According to Tammy Engel, Mortgage Advisor, the basics of mortgages haven't changed much, but the level of quality control has definitely been beefed up, making things a bit tougher for borrowers who have made mistakes in the past.
Those that have had bankruptcies, foreclosures and short sales, coupled with bad credit events after, or have not reestablished credit, may find getting the money for their dream home tough -- and in some cases impossible.
"The biggest change is every piece of the loan file is under intense scrutiny," Engel said. "Unexplained cash coming into a bank account, bankruptcies and foreclosures within the last two years, and not having a job are all deal breakers."
But for those who can prove they can pay back the money they are borrowing, there is a good chance they can take advantage of one of the best times in history to buy more home for their money.
"The values of homes are still down, but the good news for buyers is that rates are down, too," said iMortgage Loan Consultant Tracy Price. "You can't get any better than it is right now."
In fact, mortgage interest rates across the country slipped to near-record lows last week and combined with the spike in recent mortgage competition -- partly due to an imbalance between the number of lenders and loans -- some mortgage companies have lowered their credit standards to qualified buyers to win their business. Loosening up down payments of conventional loans, which soared to 10 percent after the crash of 2007, but have since relaxed back to five.
Those acquiring an FHA loan, however, will still be required to put 3-1/2 percent down.

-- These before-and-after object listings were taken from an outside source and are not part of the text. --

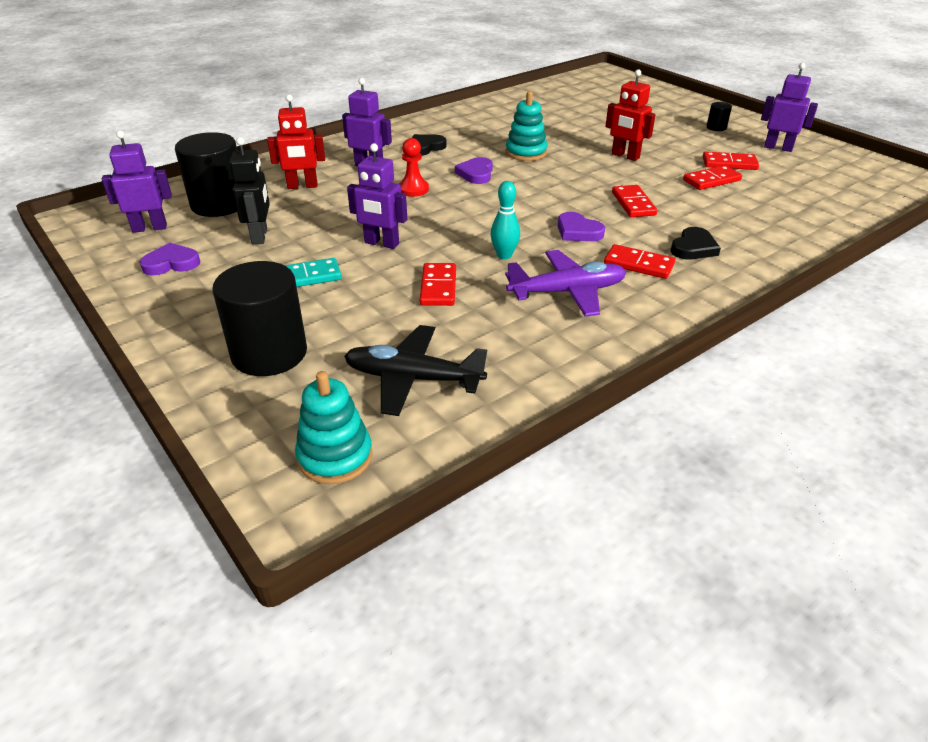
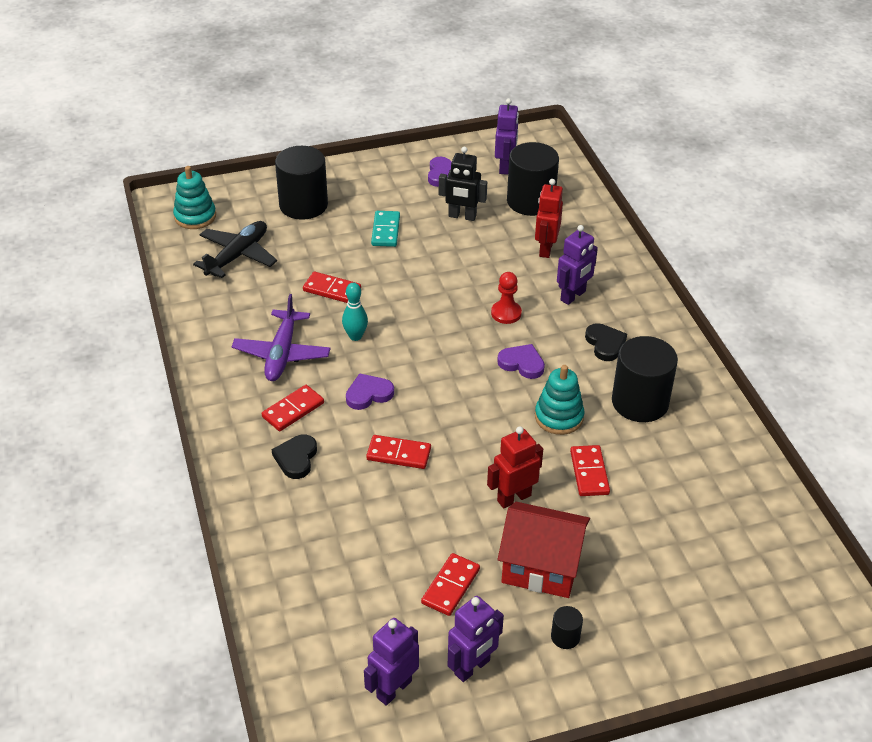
camera: 110 degrees right, 5 degrees up
purple robot [347,143,407,249] -> purple robot moved to [364,618,419,706]
black heart [671,227,721,260] -> black heart turned 45 degrees clockwise [272,435,317,479]
red domino [683,165,742,190] -> red domino moved to [570,445,610,496]
none -> red house [498,502,590,598]
none -> black cylinder [612,336,678,422]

But what about buyers who want to get into a home and can't come up with the necessary funds for a down payment?
Price said there are a couple of government programs that can help. Veterans Administration loans and the Rural Housing Loan both allow zero percent down.
Generally set at a population of 20,000 -- Tehachapi was able to keep its "rural" label until at least October 2013, when the program will likely adopt new boundaries based on the 2010 Census, and it will be eliminated like many other areas that have experienced a housing boom since 1991.
It wasn't long ago that most real estate agents would be happy to spend days or even weeks with potential buyers, hunting for that perfect home. But in today's market, you need to be prepared, especially up front.
"Don't call an agent until you're pre-qualified," said Linda Clough, President-Elect of the Tehachapi Area Association of Realtors. "Get your stuff in order."
"It's extremely important to be pre-qualified, because whatever you thought about lending before, no longer applies," she said. "So it's important to sit down with someone who is seasoned and experienced to go through your information and structure the loan with you."
In fact, many real estate agents require a pre-approval letter, showing that a lender has already checked the buyer's credit, has ironed out any issues and is ready to literally write a check when the time comes.
Clough also brought up that buyers should also be prepared to shell out more out-of-pocket money, as sellers are often times not willing to pay closing costs, as they recently had in a down market.
"Don't be afraid to ask (for closing costs to be paid by the seller)," she said. "But save a little more money and be prepared to pay your own."